Casino Free stages a “debate” with Rendell

April 10

By Thomas J. Walsh
For PlanPhilly

About 60 members of the advocacy group Casino-Free Philadelphia took advantage of a balmy spring afternoon Thursday by trooping from the west side of City Hall to the South Broad Street offices of Gov. Ed Rendell. The protesters staged a peaceful ‘debate-in’ and sought attention for a new cost-benefit report they commissioned for the city’s two proposed casinos.

According to security personnel at 200 South Broad, nobody from the governor’s southeast office was in the building. Access to the elevators was blocked, but the demonstrators were allowed to hold mini-rallies on the sidewalk in front of the building and in the lobby.
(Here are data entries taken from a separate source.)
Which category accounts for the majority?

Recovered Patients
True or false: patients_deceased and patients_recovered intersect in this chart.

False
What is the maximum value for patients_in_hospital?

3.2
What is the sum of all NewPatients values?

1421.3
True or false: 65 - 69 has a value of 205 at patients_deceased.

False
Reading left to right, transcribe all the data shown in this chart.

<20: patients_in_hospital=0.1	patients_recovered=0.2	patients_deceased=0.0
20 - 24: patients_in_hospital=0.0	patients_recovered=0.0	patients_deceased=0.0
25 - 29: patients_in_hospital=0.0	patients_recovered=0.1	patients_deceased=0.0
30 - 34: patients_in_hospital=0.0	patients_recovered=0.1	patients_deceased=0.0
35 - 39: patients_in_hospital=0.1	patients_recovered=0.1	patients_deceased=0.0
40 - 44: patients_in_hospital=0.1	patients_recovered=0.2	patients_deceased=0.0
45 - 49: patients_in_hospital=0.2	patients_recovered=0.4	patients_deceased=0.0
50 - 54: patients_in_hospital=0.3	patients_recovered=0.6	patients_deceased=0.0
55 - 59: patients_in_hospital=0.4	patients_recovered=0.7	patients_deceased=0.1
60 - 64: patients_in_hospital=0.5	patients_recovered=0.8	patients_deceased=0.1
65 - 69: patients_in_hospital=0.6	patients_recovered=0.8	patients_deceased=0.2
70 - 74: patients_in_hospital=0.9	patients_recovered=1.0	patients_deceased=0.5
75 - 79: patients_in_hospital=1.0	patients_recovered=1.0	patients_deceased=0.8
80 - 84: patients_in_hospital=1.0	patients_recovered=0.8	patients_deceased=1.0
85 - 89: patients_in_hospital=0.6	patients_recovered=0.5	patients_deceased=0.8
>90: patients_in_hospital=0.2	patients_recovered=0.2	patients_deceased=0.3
“It means the casinos can get into the governor’s office, but we can’t!” yelled one sign-carrying protester (“Democracy is a beautiful thing. Casinos are not.”). “We don’t have enough money to see him.”

In lieu of the governor himself, protesters brought along a large papier-mâché Rendell head (the governor “is a puppet for the casinos,” some of the gathered shouted) as a target for their voiced concerns.

“You can’t build a casino in a vacuum,” said Daniel Hunter, a leader for the group. “They accumulate the profits, but disperse the costs. It is not a straightforward economic engine.”

The organization contends that “hidden costs” in the form of additional police, municipal services, reductions in property values, opportunity costs, regulation fees and other losses mean an annual net cost to the city budget of $52 million. That’s assuming roughly $75.8 million in benefits through host fees, increases in non-casino tax revenues and state-funded cuts via wage tax reduction. The total in the “likely” costs column is $127.8 million.

In compiling the 21-page report, the organization used a “survey approach” by bringing together data from various sources, including the Philadelphia Gaming Advisory Task Force, the Nutter administration, Hallwatch.org and Frederic Murphy, a Temple University economist.

“It’s a little sad that we had to do it ourselves,” Hunter said.

“What we’re doing today is asking Rendell to address the numbers,” said Lily Cavanagh, 23, a West Philadelphia organizer who has been working on the Casino-Free campaign for five months.

The general sentiment among the protesters is that Rendell is the goat to Mayor Michael Nutter’s hero, especially after Nutter’s recent stated position that the city never had the power to grant the proposed SugarHouse Casino the right to build on the Delaware River’s submerged (riparian) lands. [ link: http://www.planphilly.com/node/2949 ]

Hunter told reporters and the crowd of about 50 or 60 people a sobering story to illustrate his point about hidden costs. He cited a recent suicide attempt at Philadelphia Park, the horseracing track that is now a “racino” since it acquired slot machines in a room the size of a warehouse.

Dispatching police to the scene starts the meter running, he said. Getting the patient to the emergency room incurs municipal costs, which increase when he is incarcerated. Subsequent court and trial costs run up the tab further, along with rehabilitation funded by taxpayers.

“This economic social cost has been mostly ignored or minimized,” the report states, adding that the organization tapped the Chicago-based National Opinion Research Center for additional figures.

Several Philadelphia Police officers from the Civil Affairs Unit were on hand in plain clothes from the beginning of the march. Lt. Dennis Konczyk said the Casino-Free group presented no problems during previous demonstrations. He and other officers helped to briefly halt traffic while the protesters walked along 15th Street and Walnut Street before arriving on Broad Street.

Representatives from several neighborhood organizations were present at the rally, including Debbie Scoblionkov, a writer from Northern Liberties. “It’s terrible,” she said, her hand on her heart. “It’s just … it’s my neighborhood.”